> **SELECTED PASSAGE**
(begin)
Transferring cases like this is far from unique. Daquilema Tenesaca is only one of scores of immigrants moved from Illinois to Kentucky and elsewhere as federal immigration authorities work to fulfill the Trump Administration’s promises for mass immigrant arrests and deportations. And as DHS prosecutes immigrant removal cases in court, shuffling people around is a key move in its legal playbook.
Videla said in a phone interview that he had never seen anything quite like DHS’ newfound fervor for moving immigration respondents in over four decades of legal practice.
“This thing about moving people so often, that’s a new development… it’s unprecedented,” he said.
Andrew Rankin, an immigration attorney based in Memphis, echoed Videla’s sentiment - he said he’d seen “at least 40” similar cases in his own recent experience.
There are multiple reasons DHS looks to move cases and venue shop, according to Rankin and Stephanie Spiro, Associate Director of Protection-Based Relief for the nonprofit National Immigrant Justice Center. Spiro emphasized that it goes hand in hand with the recent surge of ICE arrests and detentions.
Moving people means you need to find places to hold them while their cases proceed. According to data compiled by researchers at Syracuse University, there were over 56,000 immigration detainees as of this past June 15, almost 72% of whom had no criminal record. It’s the largest number of people detained by ICE that the researchers have yet recorded; a figure only approached in August 2019 under the first Trump administration.
The physical reality of being placed in a detention facility, Spiro said, makes it that much harder for immigrants to prevail in their removal or asylum hearings.
“It’s harder to collect evidence, it’s harder for you to access your counsel,” she said.
To whit, Zunino said he and Videla had spoken with Daquilema Tenesaca only a few times since he was sent to Kentucky. Zunino added the 19 year old’s family in Chicago, who could not be reached for comment on the case, have only had “limited contact” with him.
(end)
> **GIVEN DATA**
(begin)
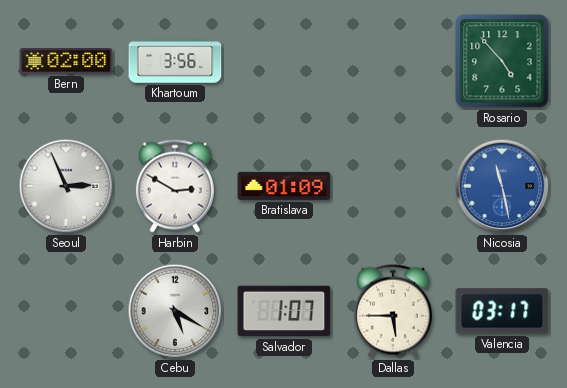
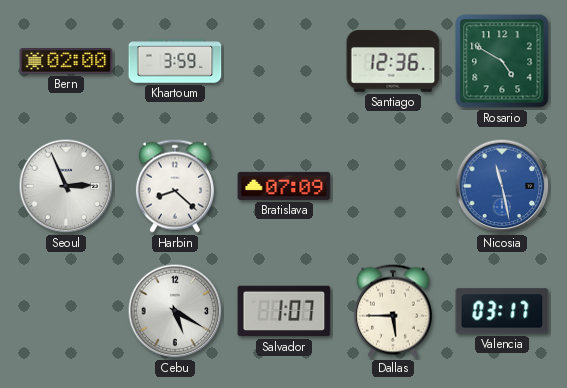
Khartoum: 3:56 -> 3:59
Santiago: none -> 12:36
Rosario: 4:53 -> 4:50
Harbin: 2:50 -> 8:22
Bratislava: 01:09 -> 07:09
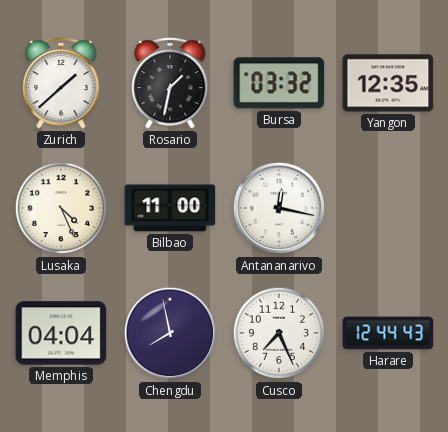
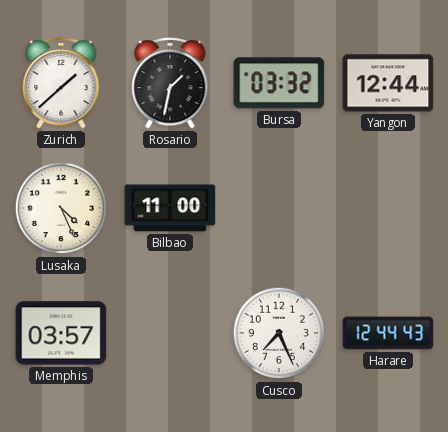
Yangon: 12:35 -> 12:44
Antananarivo: 12:17 -> none
Memphis: 04:04 -> 03:57
Chengdu: 7:58 -> none
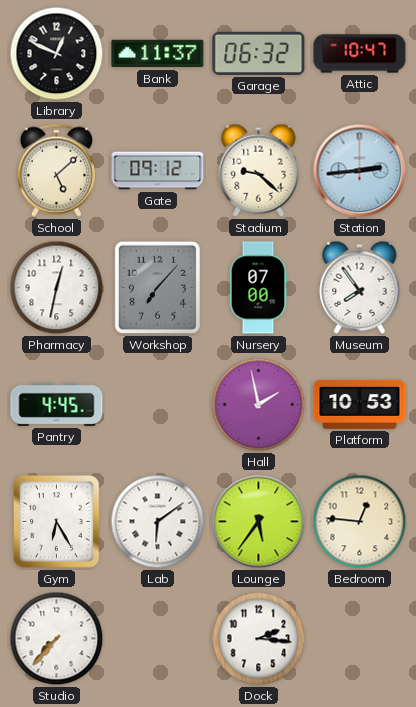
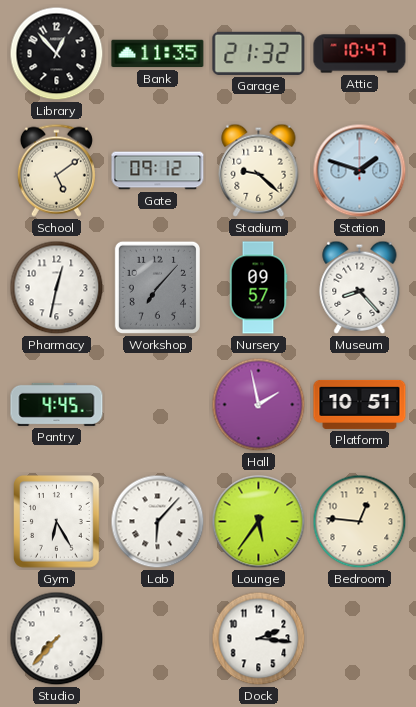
Library: 12:49 -> 12:53
Bank: 11:37 -> 11:35
Garage: 06:32 -> 21:32
School: 5:08 -> 5:09
Station: 2:44 -> 1:48
Nursery: 07:00 -> 09:57
Museum: 7:54 -> 8:23
Platform: 10:53 -> 10:51
Lab: 6:09 -> 6:07
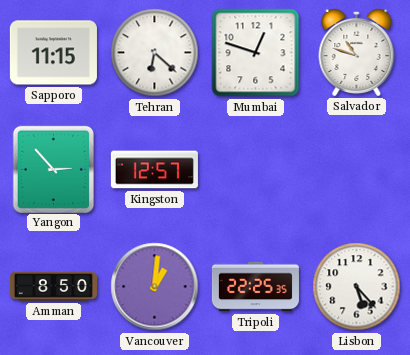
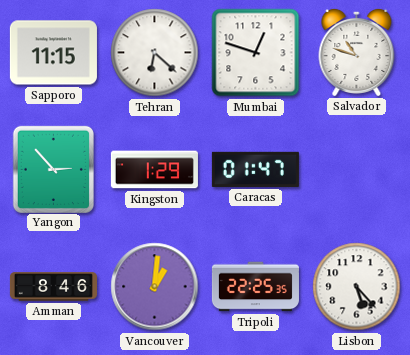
Kingston: 12:57 -> 1:29
Caracas: none -> 01:47
Amman: 8:50 -> 8:46
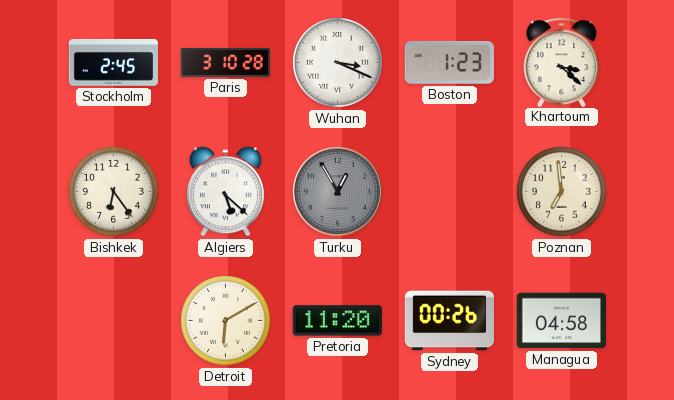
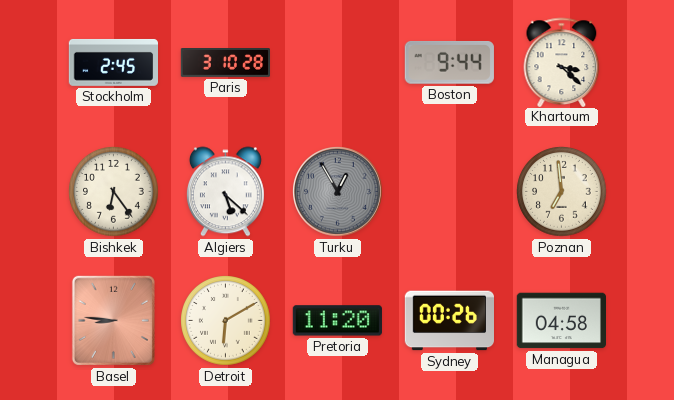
Wuhan: 3:19 -> none
Boston: 1:23 -> 9:44
Basel: none -> 8:46
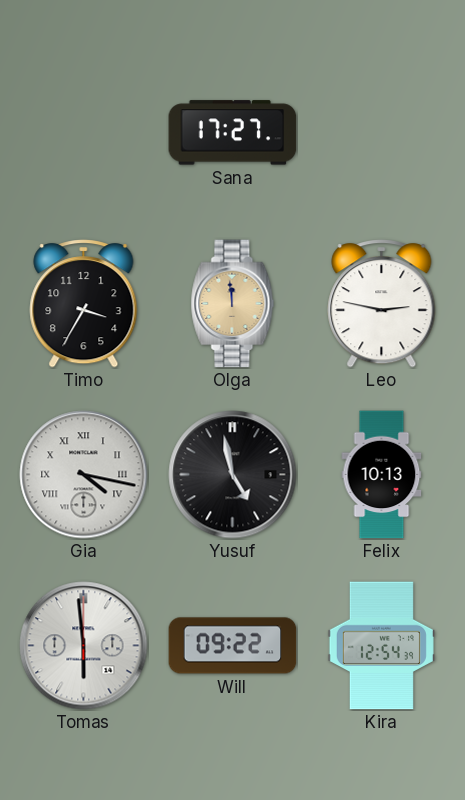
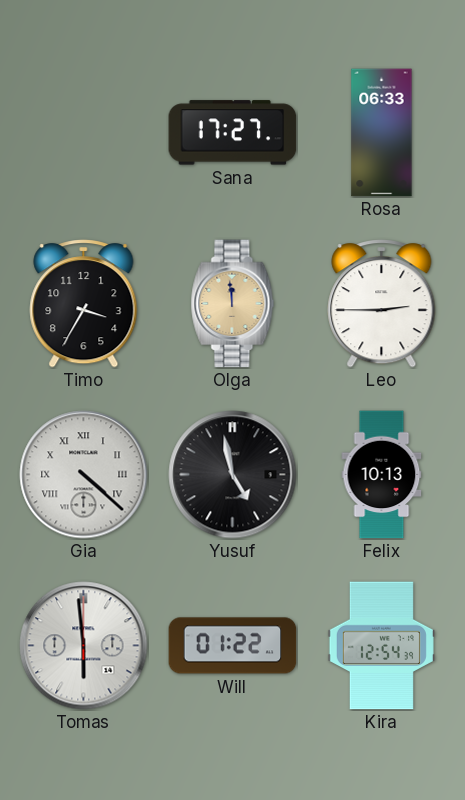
Rosa: none -> 06:33
Leo: 2:47 -> 2:45
Gia: 4:17 -> 4:22
Will: 09:22 -> 01:22
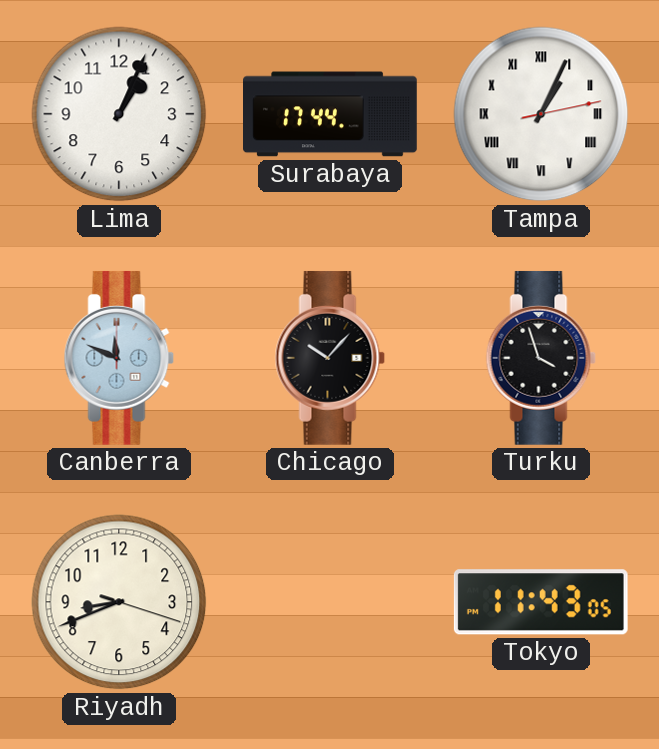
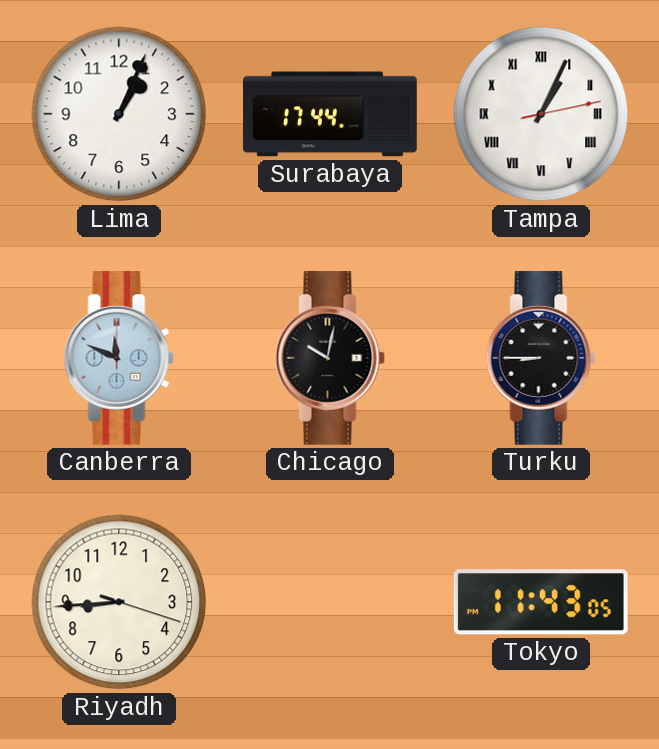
Chicago: 10:07 -> 10:02
Turku: 3:57 -> 8:45
Riyadh: 8:41 -> 8:44
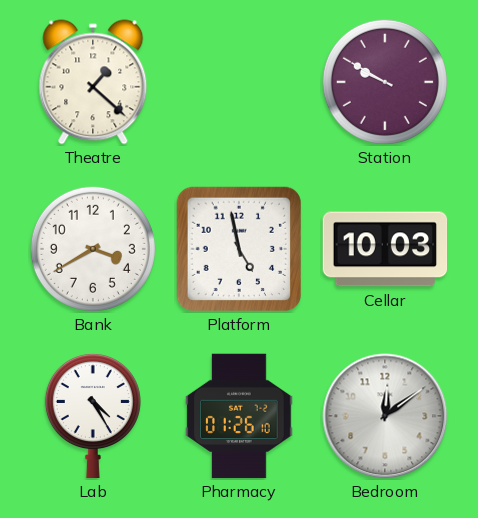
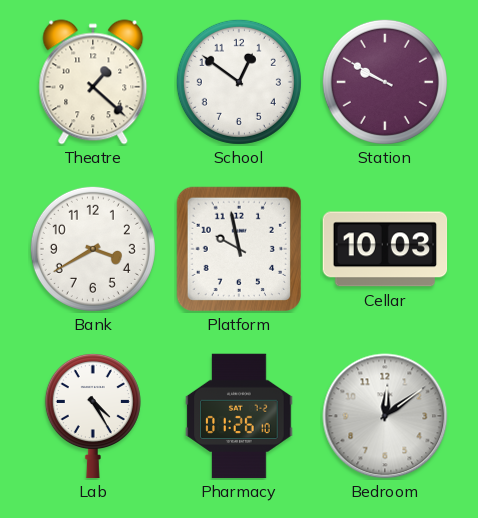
School: none -> 12:51
Platform: 4:58 -> 9:58
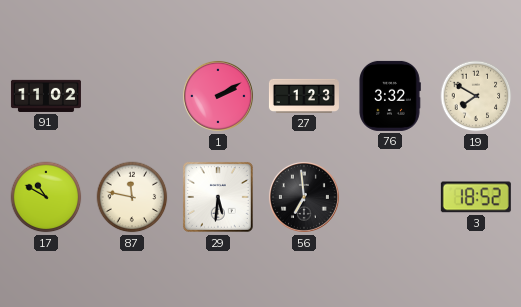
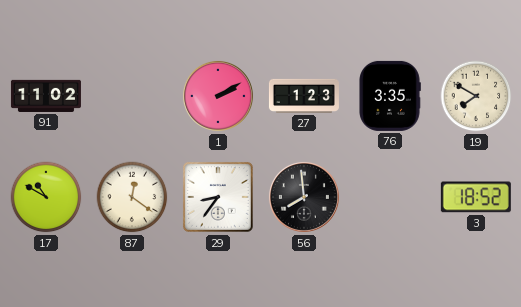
76: 3:32 -> 3:35
87: 11:47 -> 12:21
29: 5:31 -> 8:36
56: 6:59 -> 7:59
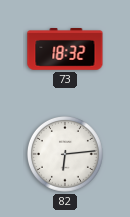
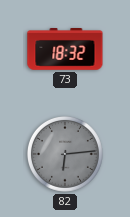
82 dial: white -> grey
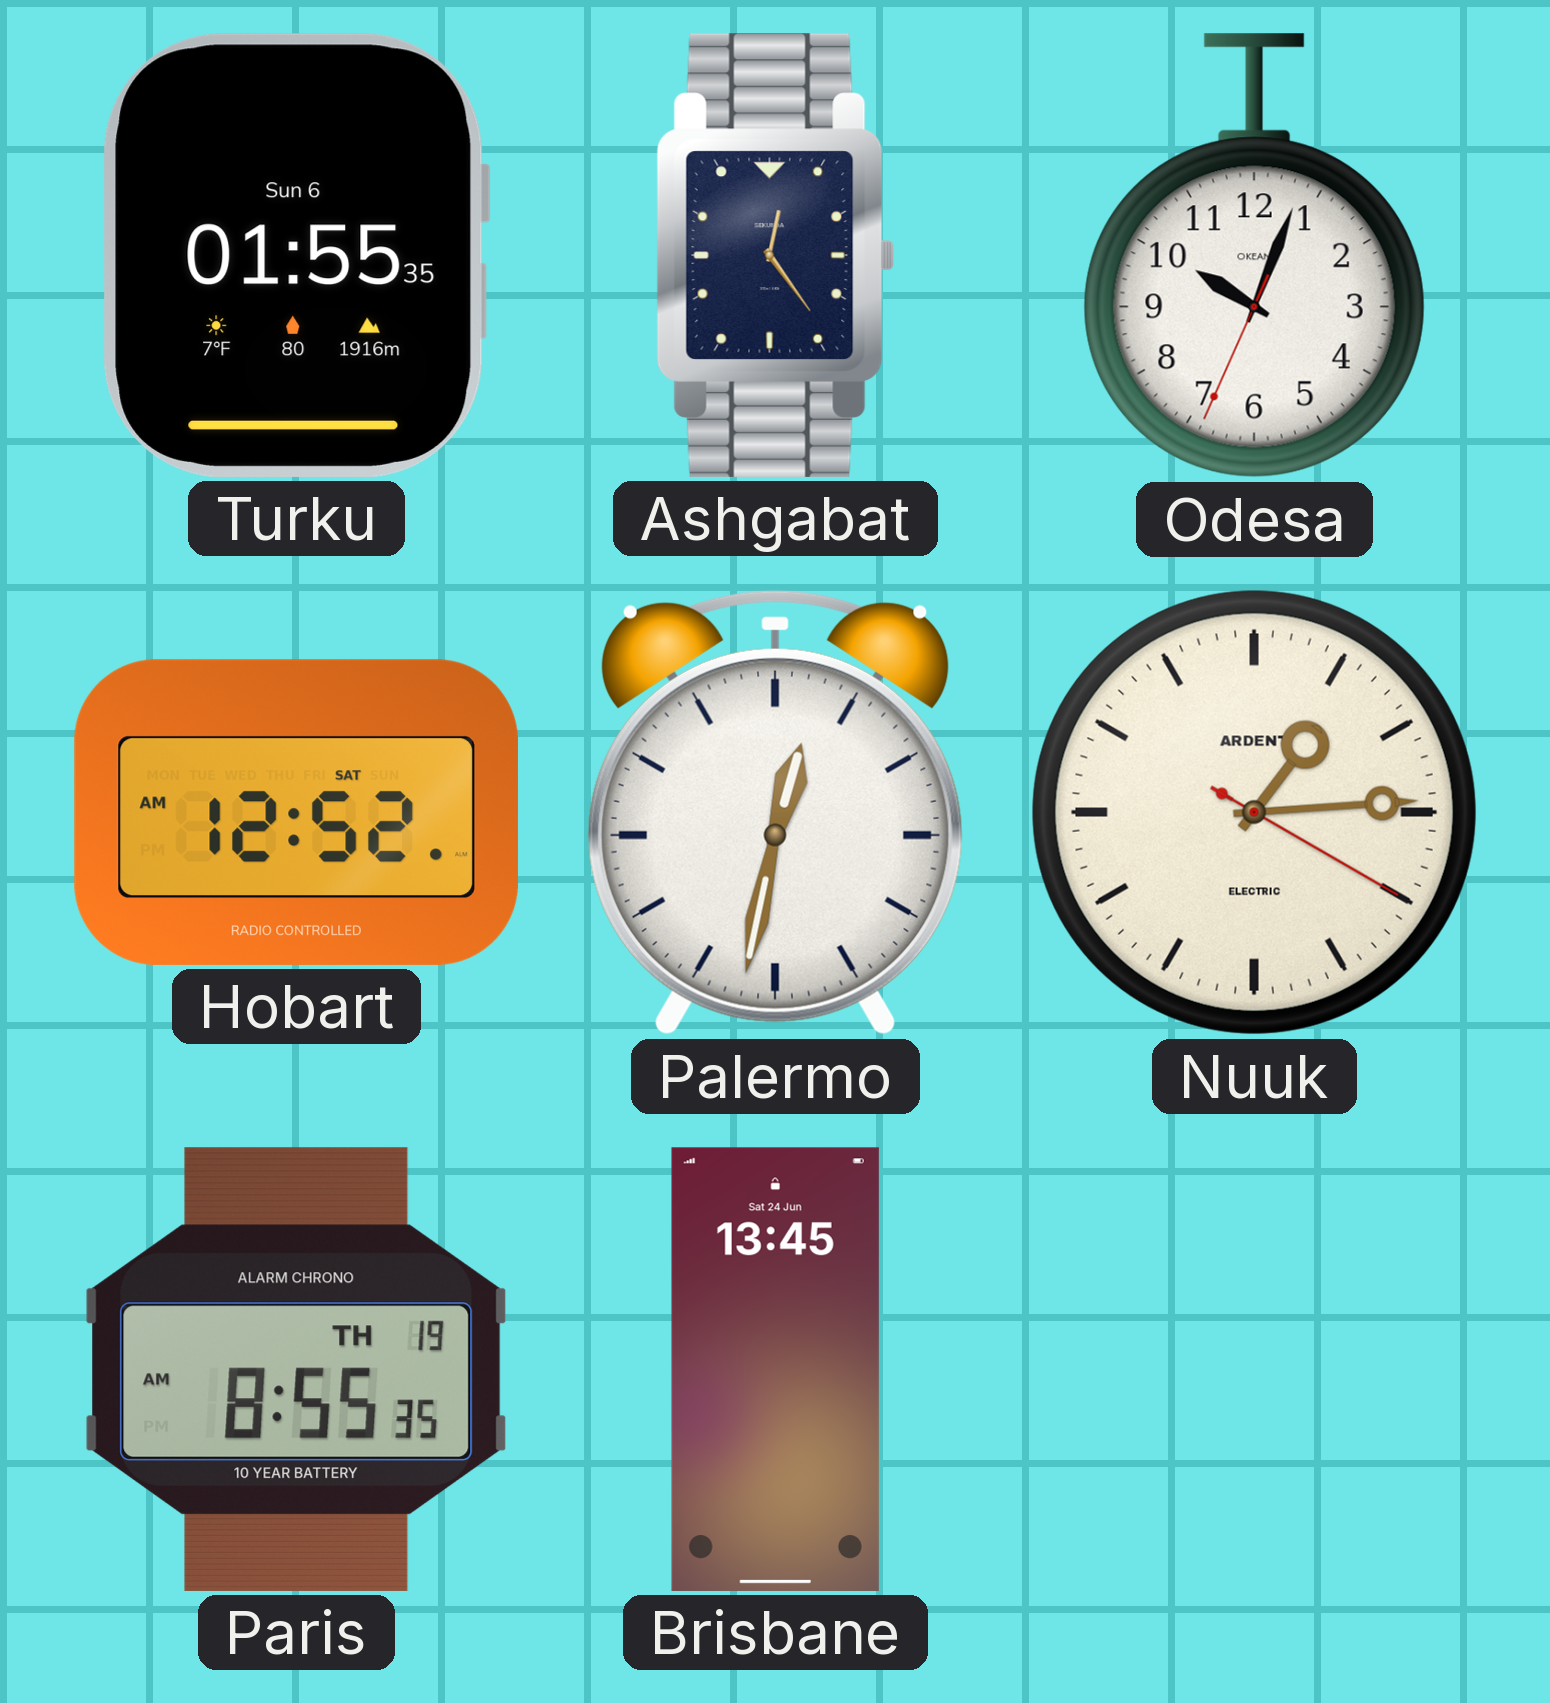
(end)
> **STATED GOAL 1**
Please rewrite the paragraph beginning "Moving people means you need to find places" in the passage on immigration case transfers as a short bulleted list that keeps its main facts.
> **STATED GOAL 2**
In the passage on immigration case transfers, how many similar cases does the Memphis attorney Andrew Rankin say he has seen in his recent experience?

> **SOLUTION 1**
- Moving people requires places to hold them while their cases proceed.
- Syracuse University researchers counted over 56,000 immigration detainees as of June 15.
- Almost 72% of them had no criminal record.
- It is the largest number of people detained by ICE that the researchers have recorded.
- The only figure that came close was in August 2019, under the first Trump administration.

> **SOLUTION 2**
At least 40.